Let us consider a massless Majorana fermion on a ring of length $L$ with a periodic boundary condition at a temperature $T$. Then the conformal field theory calculation tells us that the quantum partition function of this single Majorana is ($k_\text{B}\equiv1$) \begin{eqnarray} Z(T,L)=\chi_{1/16}(\tau)\chi^*_{1/16}(\tau)|_{\tau=i/(LT)}, \end{eqnarray} where $\chi_{h}(\tau)$ is the Virasoro character of the primary field with conformal dimension $h$. Then when the system size is large $LT\gg1$, the asymptotic behavior of the partition function is \begin{eqnarray} Z(T,L)&\approx&\exp\left\{\frac{\pi LT}{6}[c-12(h+\bar{h})]\right\}, \end{eqnarray} where $h=\bar{h}=1/16$ namely the lowest value of the Virasoro generators $L_0$ and $\bar{L}_0$ of the massless Majorana with a central charge $c=1/2$.
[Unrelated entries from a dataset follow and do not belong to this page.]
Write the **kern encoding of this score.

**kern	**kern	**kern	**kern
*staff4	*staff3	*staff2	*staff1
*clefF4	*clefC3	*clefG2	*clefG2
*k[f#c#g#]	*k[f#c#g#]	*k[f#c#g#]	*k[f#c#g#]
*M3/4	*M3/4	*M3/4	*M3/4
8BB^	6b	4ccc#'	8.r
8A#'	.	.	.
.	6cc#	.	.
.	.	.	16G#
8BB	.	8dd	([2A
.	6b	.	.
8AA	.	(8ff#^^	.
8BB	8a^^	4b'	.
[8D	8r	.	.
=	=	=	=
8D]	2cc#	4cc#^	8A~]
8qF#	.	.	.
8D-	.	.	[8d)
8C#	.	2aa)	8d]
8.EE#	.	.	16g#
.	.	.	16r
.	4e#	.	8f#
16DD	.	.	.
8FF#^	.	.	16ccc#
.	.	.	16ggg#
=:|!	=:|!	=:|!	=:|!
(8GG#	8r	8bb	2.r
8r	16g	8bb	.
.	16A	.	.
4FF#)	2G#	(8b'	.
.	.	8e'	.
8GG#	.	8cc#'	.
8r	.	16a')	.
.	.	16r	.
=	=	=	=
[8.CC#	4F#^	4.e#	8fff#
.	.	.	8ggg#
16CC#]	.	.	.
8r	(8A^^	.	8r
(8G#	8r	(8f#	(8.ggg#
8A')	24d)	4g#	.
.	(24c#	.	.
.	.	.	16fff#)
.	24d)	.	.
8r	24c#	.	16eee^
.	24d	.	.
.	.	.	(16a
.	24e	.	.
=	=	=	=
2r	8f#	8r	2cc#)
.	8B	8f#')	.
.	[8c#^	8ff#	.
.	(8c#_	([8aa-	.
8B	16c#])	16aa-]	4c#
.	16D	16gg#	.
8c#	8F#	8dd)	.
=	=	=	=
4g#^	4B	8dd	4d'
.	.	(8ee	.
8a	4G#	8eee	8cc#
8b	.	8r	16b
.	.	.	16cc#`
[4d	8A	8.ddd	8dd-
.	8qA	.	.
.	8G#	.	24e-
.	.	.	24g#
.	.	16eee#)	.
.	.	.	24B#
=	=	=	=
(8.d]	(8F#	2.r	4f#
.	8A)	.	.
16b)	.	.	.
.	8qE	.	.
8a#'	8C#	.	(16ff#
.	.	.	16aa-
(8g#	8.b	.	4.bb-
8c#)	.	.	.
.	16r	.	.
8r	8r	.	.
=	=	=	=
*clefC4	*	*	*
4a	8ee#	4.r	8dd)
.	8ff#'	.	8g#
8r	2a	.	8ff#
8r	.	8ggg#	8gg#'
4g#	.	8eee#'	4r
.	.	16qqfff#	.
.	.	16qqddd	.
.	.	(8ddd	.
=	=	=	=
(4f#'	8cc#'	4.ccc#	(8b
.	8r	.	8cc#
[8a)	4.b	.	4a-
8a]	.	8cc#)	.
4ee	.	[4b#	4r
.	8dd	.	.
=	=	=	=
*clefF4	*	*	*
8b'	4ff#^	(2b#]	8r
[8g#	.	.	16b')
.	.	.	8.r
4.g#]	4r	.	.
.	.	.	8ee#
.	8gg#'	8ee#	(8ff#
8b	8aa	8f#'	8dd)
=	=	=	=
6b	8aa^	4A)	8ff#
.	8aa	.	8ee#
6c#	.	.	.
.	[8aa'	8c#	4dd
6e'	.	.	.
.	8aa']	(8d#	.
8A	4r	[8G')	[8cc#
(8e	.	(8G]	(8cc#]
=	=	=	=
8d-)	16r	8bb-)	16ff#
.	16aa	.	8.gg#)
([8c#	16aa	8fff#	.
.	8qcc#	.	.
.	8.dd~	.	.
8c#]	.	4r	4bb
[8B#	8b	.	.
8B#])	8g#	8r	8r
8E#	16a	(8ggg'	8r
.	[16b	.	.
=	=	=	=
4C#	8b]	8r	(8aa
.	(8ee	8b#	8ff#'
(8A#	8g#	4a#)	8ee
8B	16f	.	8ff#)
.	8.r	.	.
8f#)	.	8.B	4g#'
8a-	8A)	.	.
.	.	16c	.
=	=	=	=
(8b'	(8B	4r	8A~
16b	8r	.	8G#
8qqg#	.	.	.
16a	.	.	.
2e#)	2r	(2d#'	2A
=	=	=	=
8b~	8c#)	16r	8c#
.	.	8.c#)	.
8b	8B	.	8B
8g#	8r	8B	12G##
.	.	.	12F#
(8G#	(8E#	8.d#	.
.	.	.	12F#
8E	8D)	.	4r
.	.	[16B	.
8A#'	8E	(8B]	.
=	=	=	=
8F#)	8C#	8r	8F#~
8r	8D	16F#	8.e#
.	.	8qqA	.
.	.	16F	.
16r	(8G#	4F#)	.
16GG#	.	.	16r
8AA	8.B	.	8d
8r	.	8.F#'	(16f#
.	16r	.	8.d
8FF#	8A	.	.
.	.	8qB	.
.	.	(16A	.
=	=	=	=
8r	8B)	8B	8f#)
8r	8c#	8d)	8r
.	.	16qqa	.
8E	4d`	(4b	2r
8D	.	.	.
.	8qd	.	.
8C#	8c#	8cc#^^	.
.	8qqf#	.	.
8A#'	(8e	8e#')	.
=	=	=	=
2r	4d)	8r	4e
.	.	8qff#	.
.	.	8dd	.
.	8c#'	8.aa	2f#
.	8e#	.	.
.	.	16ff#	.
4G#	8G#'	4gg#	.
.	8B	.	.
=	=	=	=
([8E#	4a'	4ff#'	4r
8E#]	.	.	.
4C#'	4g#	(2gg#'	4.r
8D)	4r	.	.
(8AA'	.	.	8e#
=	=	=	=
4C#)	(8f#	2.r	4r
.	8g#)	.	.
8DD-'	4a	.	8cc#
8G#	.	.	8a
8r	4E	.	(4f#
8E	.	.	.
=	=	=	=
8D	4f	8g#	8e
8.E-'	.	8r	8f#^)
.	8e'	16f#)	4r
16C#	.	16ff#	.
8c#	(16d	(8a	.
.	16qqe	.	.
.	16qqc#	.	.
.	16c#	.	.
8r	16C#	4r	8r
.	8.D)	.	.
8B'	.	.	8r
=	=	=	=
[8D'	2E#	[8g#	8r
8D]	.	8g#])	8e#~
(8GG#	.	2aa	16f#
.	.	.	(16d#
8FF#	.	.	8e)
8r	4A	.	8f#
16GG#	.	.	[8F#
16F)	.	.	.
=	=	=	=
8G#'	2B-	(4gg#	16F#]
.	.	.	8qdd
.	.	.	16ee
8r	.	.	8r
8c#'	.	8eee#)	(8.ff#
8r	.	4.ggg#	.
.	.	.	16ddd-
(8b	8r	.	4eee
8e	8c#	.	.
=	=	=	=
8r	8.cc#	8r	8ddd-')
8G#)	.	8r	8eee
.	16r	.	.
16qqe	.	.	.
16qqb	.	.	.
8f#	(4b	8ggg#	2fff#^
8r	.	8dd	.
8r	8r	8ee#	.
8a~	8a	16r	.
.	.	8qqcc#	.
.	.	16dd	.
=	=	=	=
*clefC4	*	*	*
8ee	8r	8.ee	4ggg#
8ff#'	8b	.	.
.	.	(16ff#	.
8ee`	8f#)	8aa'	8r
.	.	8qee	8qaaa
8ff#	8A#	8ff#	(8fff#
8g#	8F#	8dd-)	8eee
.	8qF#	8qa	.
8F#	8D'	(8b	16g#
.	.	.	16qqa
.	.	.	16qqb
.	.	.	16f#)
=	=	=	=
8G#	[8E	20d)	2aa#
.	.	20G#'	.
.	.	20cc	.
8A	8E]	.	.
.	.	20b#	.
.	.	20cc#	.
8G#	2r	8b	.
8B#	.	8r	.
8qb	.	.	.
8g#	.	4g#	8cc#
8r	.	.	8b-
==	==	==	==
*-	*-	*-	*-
Therefore, we can obtain the specific heat per unit length as \begin{eqnarray} c_v&=&\frac{1}{L}T\frac{\partial^2}{\partial T^2}[T\ln(Z(T,L))]\\ &=&\frac{\pi T}{3}(c-12h-12\bar{h})\\ &=&-\frac{\pi T}{3}\\ &<&0\text{ (when $T>0$)}. \end{eqnarray} My question is how to understand this negative specific heat and does it mean that Majorana fermion is thermally unstable at all at any finite temperature?

Answer 1

The free energy per unit lenth of a chiral $c=1$ Dirac fermion, or a non-chiral $c=1/2$ massless Majorana is $$ \beta F/L = -\int_{-\infty}^{\infty} \frac{dk}{2\pi} \ln(1+ e^{-\beta v_f \hbar |k|})\\ = - \frac{1}{\pi \beta v_f\hbar }\sum_{n=1}^\infty(-1)^{n+1}\frac 1{n^2}\\ = - \frac {\pi }{12 }\frac1 {\beta v_f\hbar } \nonumber $$

For general central charge $c$ we have
$$ F/L= -\frac{\pi c}{6\beta^2 v_F \hbar} $$ this is negative, but the internal energy is $$ \langle E\rangle/L=\frac{\partial}{\partial \beta}(\beta F/L)= +\frac{\pi c}{6\beta^2 v_F \hbar}=\frac{\pi}{12\beta^2 v_F \hbar}= \frac{\pi k_B^2 T^2}{12 v_F \hbar}. $$ The specific heat is then $$ (1/L)\frac{\partial \langle E\rangle}{\partial T}=\frac{\pi c k_B^2 T}{3v_F \hbar}=\frac{\pi k_B^2 T}{6v_F \hbar} $$ This is positive and depends only on $c$ as it should. I don't know where you get the weight $h$ bits from. I think there are additional factors to be included in expression for the thermodynamic partition function in terms of the the Virasoro characters, but it's too long since I worked on this stuff, and my copy of Di Francisco in in my inaccessible office.